Speaking later in Hong Kong, Flint said one of the options being considered was a potential pay rise for staff, although it was unlikely HSBC would want to move its headquarters out of the UK.
In the first half of 2013, HSBC set aside $9.496bn for its 259,397 employees, meaning the average employee was paid $36,608 (£23,944). While this was down 8.8 per cent from the $40,161 average paid out in the same period the year before, it was only half a percentage point lower than the six months to December ($36,786), suggesting pay cuts could be slowing.
HSBC shares are down around over four per cent at around 720p. But Shailesh Raikundlia, banking analyst at Espirito Santo, says HSBC's dividend yield is still expected to be the highest among its peers and holds the "buy" rating on its stock.

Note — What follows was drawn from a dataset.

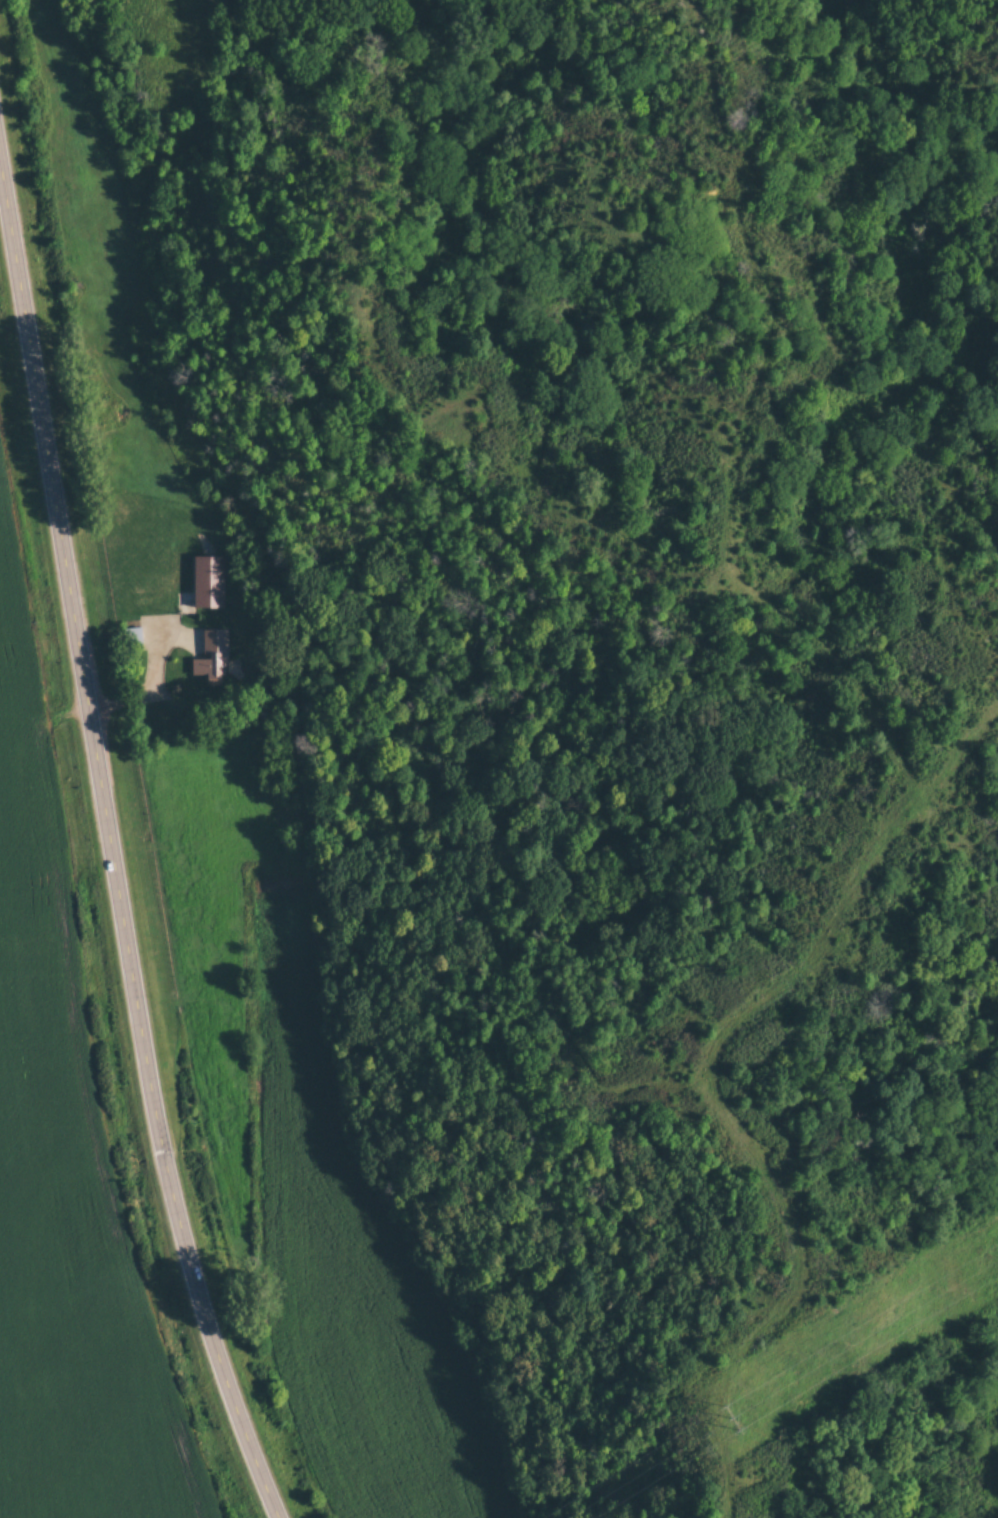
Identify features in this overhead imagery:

The bank said in May it hoped to pay 40 to 60 per cent of its profits in dividends. The bank announced today a second interim dividend of ten cents per ordinary share, taking total dividends declared in the first half of the year to 20 cents per ordinary share – up two cents from the year before.

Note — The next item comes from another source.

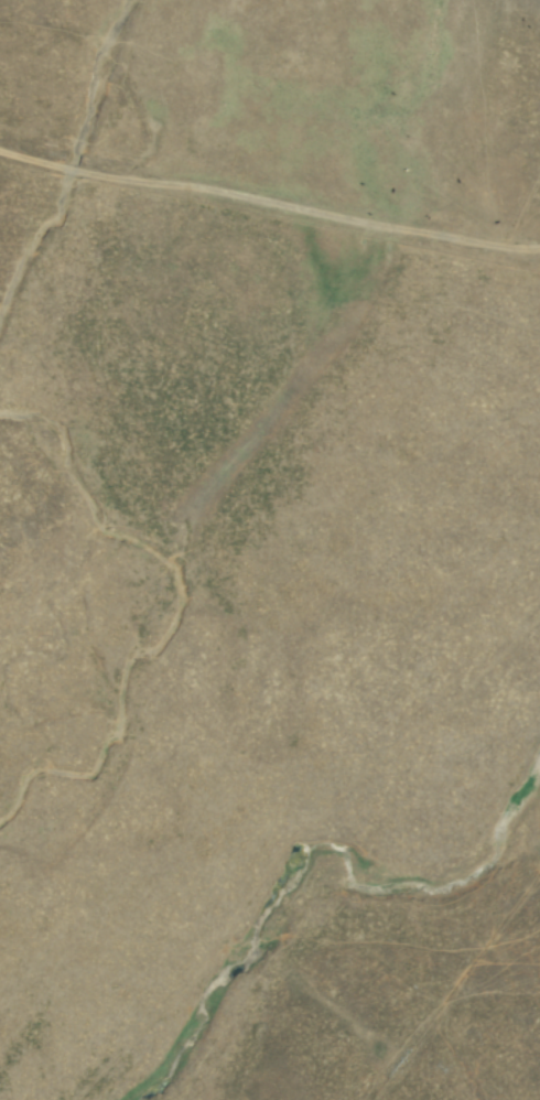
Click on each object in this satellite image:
road: (269, 205)
road: (458, 991)

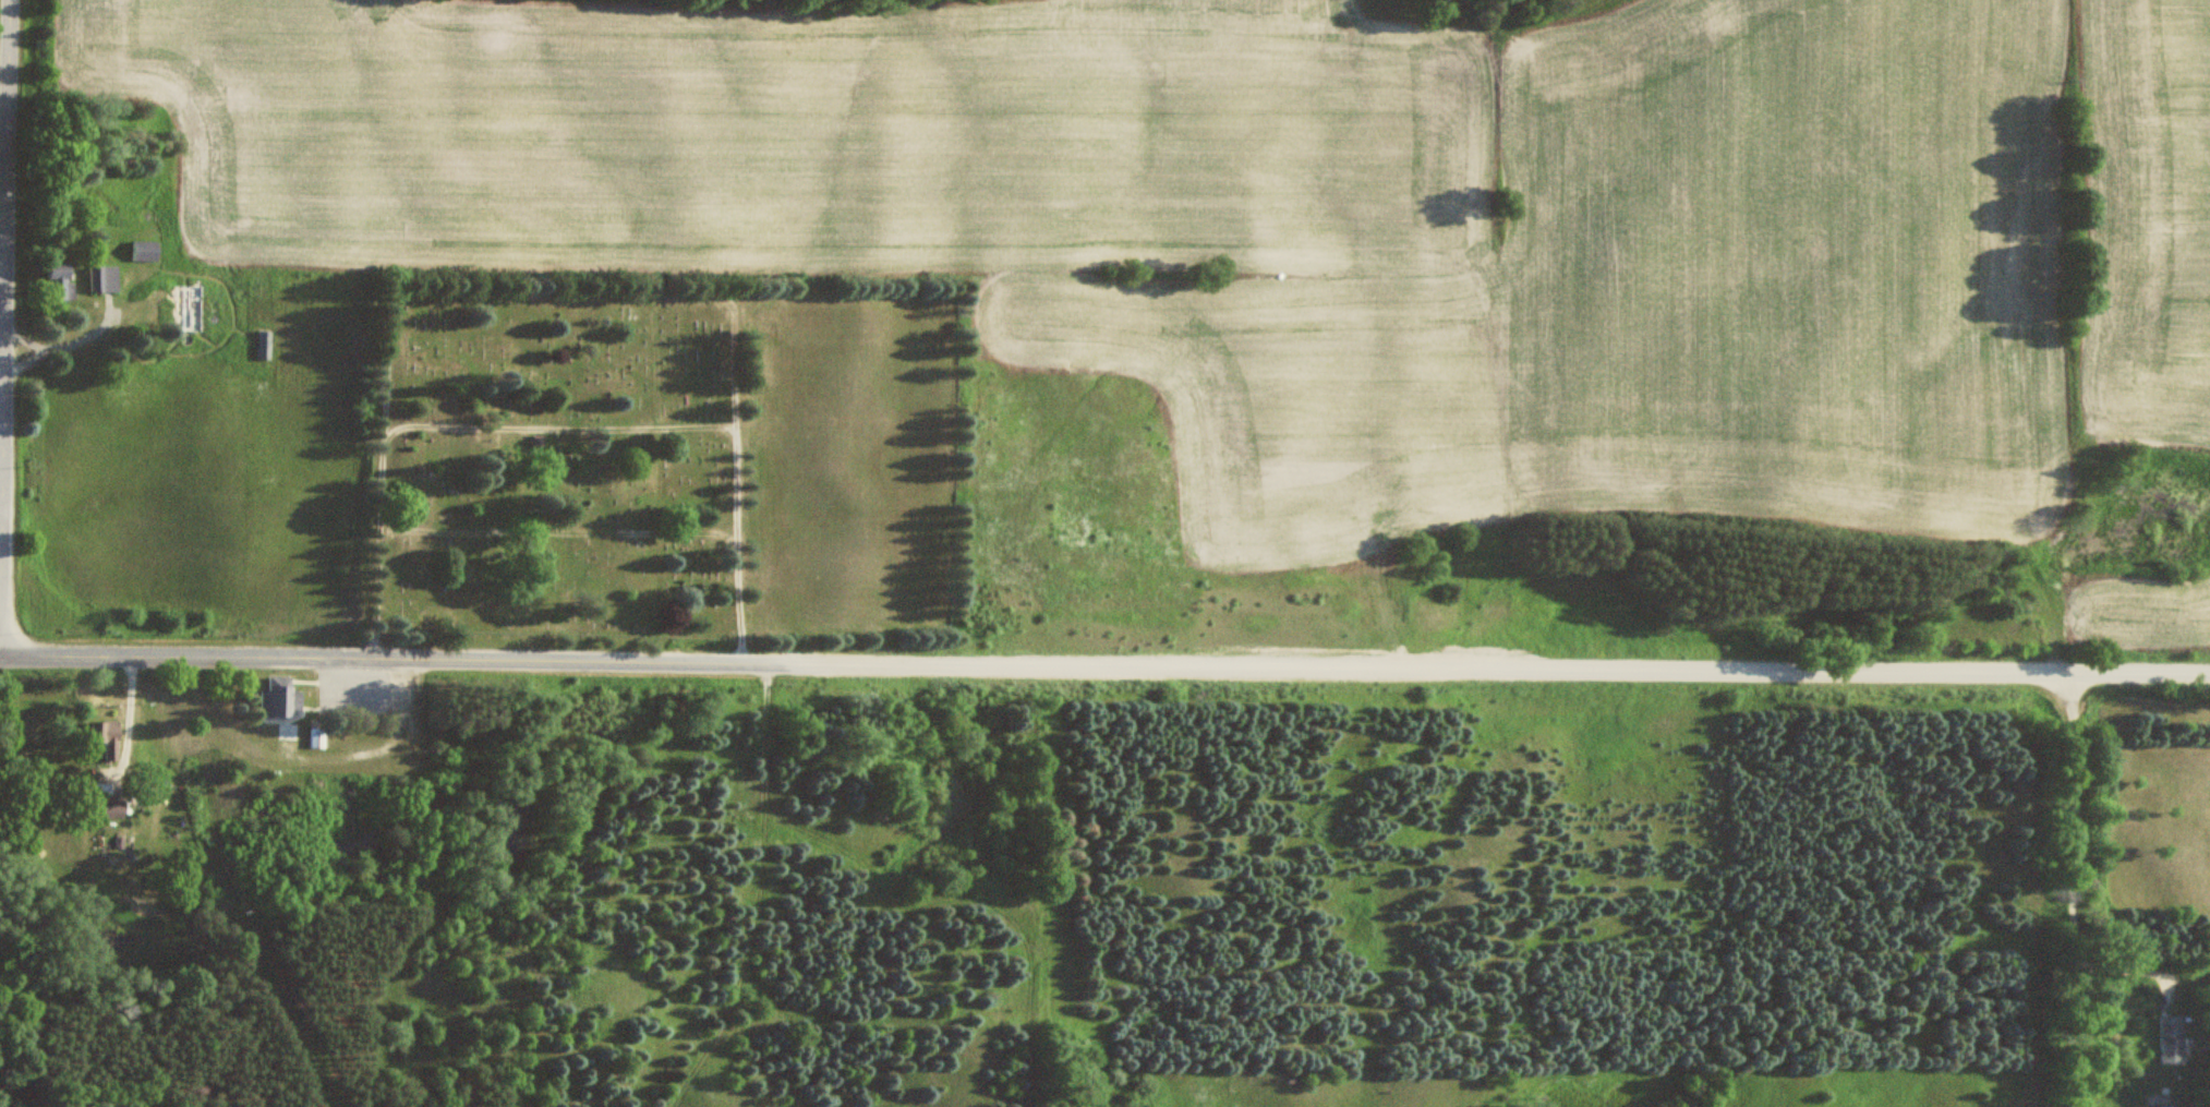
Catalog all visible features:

Raikundlia added that dividend yields are forecast to be six and seven per cent in 2014 and 2015 respectively, taking into account share buybacks to make up for the dilutive effect of its scrip dividend (whereby new shares are created and given to shareholders usually instead of a payout from next year).
Jonathan Jackson, head of equities at Killik & Co. agrees, holding the "buy" recommendation.

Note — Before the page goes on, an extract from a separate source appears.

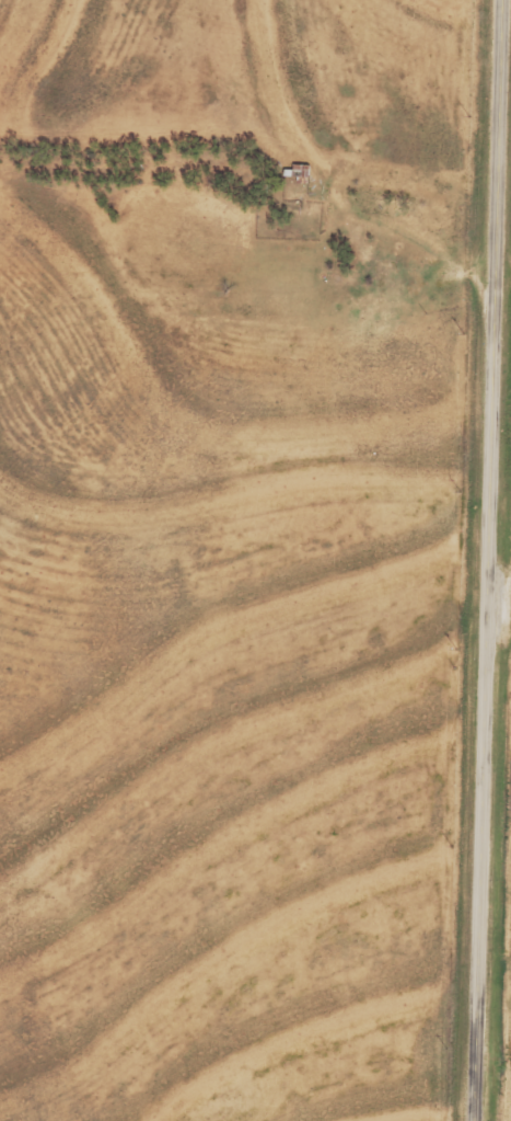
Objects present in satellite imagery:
road: (502, 526)
road: (492, 560)

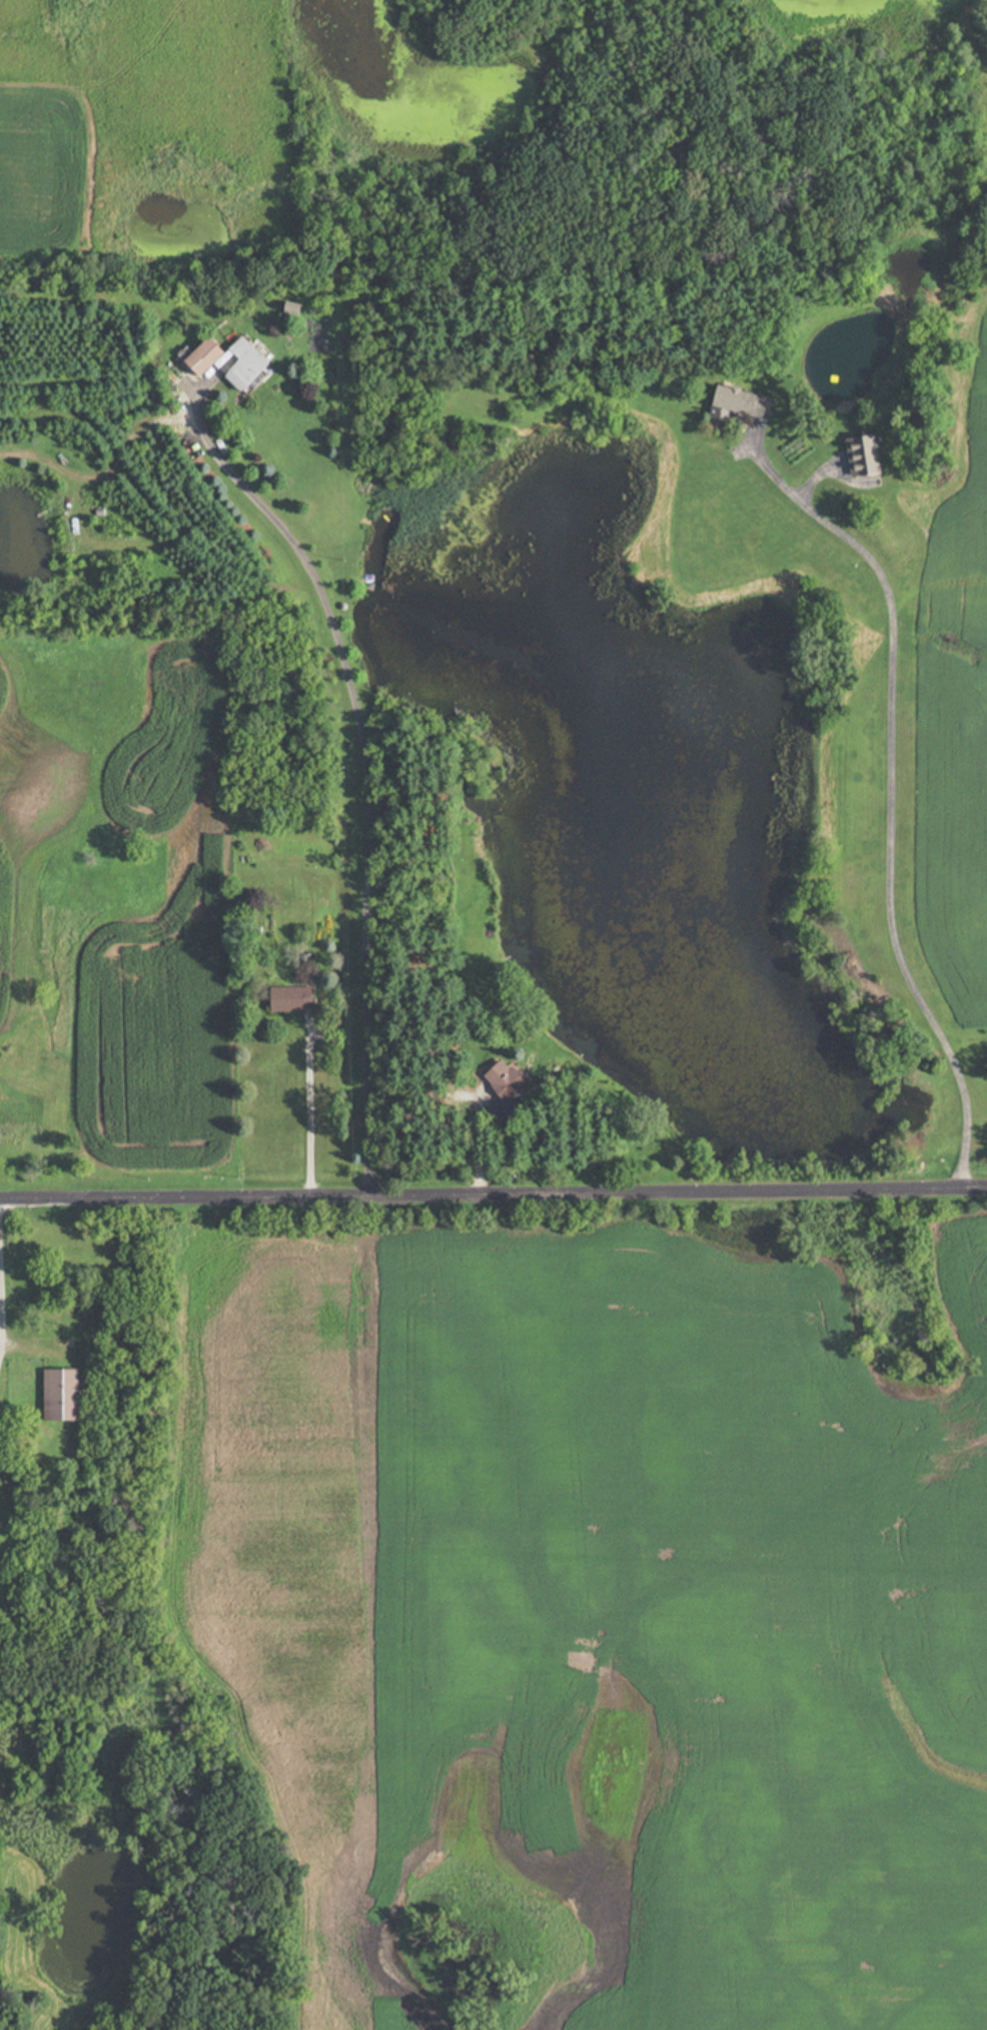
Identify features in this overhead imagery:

HSBC has the best yield of the UK banks, on a prospective 4.7 per cent. While these results have disappointed the market, we continue to like the long-term investment case for HSBC. It is one of the few truly global banks, both for corporate and individual customers. It is well placed to benefit from continued globalisation and the shift of economic power to Asia, with a strong position in Greater China as the leading Hong Kong bank. Within developed markets, it has restructured the US business to remove high-risk consumer lending, whilst in Europe it has a very strong UK business. It has a strong funding position, with excess cheap deposits, and is well capitalised, with no issues expected in meeting Basel 3 requirements.
From a technical standpoint, Accendo Markets's head of research Mike van Dulken says it's disappointing share prices failed for the second time at the 760p to 770p level to reach September/October 2008 highs of 800p. If support doesn't emerge around 700p, he says, "it's back to 650p – a historical trendline from the high of Nov 2006 which was resistance until January 2013 before reverting to support in April".
Source: Yahoo
Earlier today, the bank said it would be closing the bank accounts of dozens of foreign missions in London, affecting more than 40 embassies, consulates and high commissions. The bank said it had a "significantly diminished appetite for the embassy business".
Without a valid UK bank account, it is difficult for embassies to pay accomodiation costs and expenses for ambassadors. However, embassies are considered by some to be more at risk of money laundering activities for their political exposure, and HSBC is still being rocked by a money laundering scandal that landed it with a record £1.2bn fine last year over allegations it had been handling the assets of Iranian, Libyan and Mexian drug cartels.